- The paper introduces the Union Shapley Value to quantify group impact by collectively removing groups in cooperative games.
- It develops a potential-based axiomatic framework ensuring fair distribution of group contributions and capturing synergistic effects.
- Practical implications include applications in feature importance and market strategies, prompting further computational exploration.
"Union Shapley Value: Quantifying Group Impact via Collective Removal" – Detailed Summary
Introduction to the Union Shapley Value
The paper introduces an extension of the Shapley Value to groups named the Union Shapley Value. This extension is designed to measure the collective impact of a group's removal from a cooperative game. By addressing the limitations of previous approaches in capturing group contributions and synergies, the Union Shapley Value offers a solution that evaluates the importance of coalitions with respect to their combined effect. The research formalizes this concept using axiomatic characterizations akin to those of the Shapley Value.
Theoretical Foundations
In cooperative game theory, the Shapley Value provides a fair distribution of a total gain generated by the coalition of all players, considering the different contributions of each player. However, when assessing groups rather than individuals, traditional approaches like the Interaction Index and the Merge Shapley Value fail to consider the unique collective effect of groups. The Union Shapley Value remedies this by using a potential-based approach.
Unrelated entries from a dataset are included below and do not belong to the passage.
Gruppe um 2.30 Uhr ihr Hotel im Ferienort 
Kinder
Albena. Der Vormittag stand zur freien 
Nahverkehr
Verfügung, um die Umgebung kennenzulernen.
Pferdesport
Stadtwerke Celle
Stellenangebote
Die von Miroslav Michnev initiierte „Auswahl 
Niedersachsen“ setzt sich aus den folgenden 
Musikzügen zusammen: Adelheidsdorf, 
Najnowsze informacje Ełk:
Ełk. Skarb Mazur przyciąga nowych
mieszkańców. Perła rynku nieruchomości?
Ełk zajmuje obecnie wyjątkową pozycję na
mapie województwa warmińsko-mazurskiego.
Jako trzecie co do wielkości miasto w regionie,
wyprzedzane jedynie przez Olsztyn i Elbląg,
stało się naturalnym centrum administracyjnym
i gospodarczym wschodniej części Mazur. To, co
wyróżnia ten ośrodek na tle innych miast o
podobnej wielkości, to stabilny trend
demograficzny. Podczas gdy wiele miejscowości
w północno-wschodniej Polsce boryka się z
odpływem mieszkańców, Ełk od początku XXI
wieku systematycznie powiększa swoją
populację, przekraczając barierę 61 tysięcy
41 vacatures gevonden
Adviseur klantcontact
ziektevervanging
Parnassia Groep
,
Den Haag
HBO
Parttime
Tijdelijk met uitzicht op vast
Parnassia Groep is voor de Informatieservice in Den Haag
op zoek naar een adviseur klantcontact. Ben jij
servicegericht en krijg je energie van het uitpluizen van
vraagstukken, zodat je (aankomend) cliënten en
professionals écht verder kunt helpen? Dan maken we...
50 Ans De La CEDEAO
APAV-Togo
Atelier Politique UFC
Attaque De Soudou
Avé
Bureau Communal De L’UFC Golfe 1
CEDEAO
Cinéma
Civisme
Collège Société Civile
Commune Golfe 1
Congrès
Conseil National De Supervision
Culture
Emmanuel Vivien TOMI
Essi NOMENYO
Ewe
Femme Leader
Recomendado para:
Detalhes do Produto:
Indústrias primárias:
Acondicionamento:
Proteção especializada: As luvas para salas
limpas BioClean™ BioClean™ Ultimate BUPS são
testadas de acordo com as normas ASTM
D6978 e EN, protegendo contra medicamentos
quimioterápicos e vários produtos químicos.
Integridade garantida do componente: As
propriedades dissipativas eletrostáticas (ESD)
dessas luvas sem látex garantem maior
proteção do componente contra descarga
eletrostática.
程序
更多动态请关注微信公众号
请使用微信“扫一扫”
The potential function, originally utilized for the individual Shapley Value, is adapted to assess the value effect when groups are removed collectively.
Axiomatization of the Union Shapley Value
Two axiomatic approaches underpin the Union Shapley Value. The first uses the Potential axiom, where the group's contribution to the overall potential of the game is considered. The second approach utilizes Balanced Contributions, extending this idea to groups such that the direct effect of removing a group mirrors the effect of removing other groups. These axioms ensure the Union Shapley Value is Shapley-value consistent.
Group Semivalues and Their Characterization
The paper delineates a class of group semivalues that includes the Union Shapley Value among others. These semivalues are defined through four classic axioms: Linearity, Symmetry, Dummy Player, and Weak Monotonicity. These axioms ensure that the group value construction respects the game's coalition structures and maintains fairness in distribution across players and player groups.
Synergistic Assessments
A dual approach is introduced through the concept of synergistic semivalues. These synergistic variants specifically measure the synergies within coalitions by considering the surplus generated by cooperative efforts beyond the sum of individual player contributions. This is formalized through a distinct axiom—Dummifying Player—that isolates synergy effects from collective worth. The paper identifies the Intersection Shapley Value as the synergistic counterpart to the Union Shapley Value.
Practical Implications and Directions for Future Work
The Union Shapley Value provides a nuanced tool for quantifying group contributions in cases such as feature importance in machine learning, oligopolistic market strategies, and other fields where cooperative behavior is critical. Future research directions include implementing scalable algorithms for computing these values in large-scale applications and empirically testing their utility in real-world scenarios.
Conclusion
By offering a coherent extension of the Shapley Value applicable to groups, the Union Shapley Value aligns theoretical rigour with practical utility. Its axiomatic foundations allow practitioners and researchers to better evaluate group contributions in cooperative settings while highlighting the significance of collective synergies. The paper's findings open avenues for further empirical and computational investigation, promising enhancements in the understanding and application of cooperative game theory.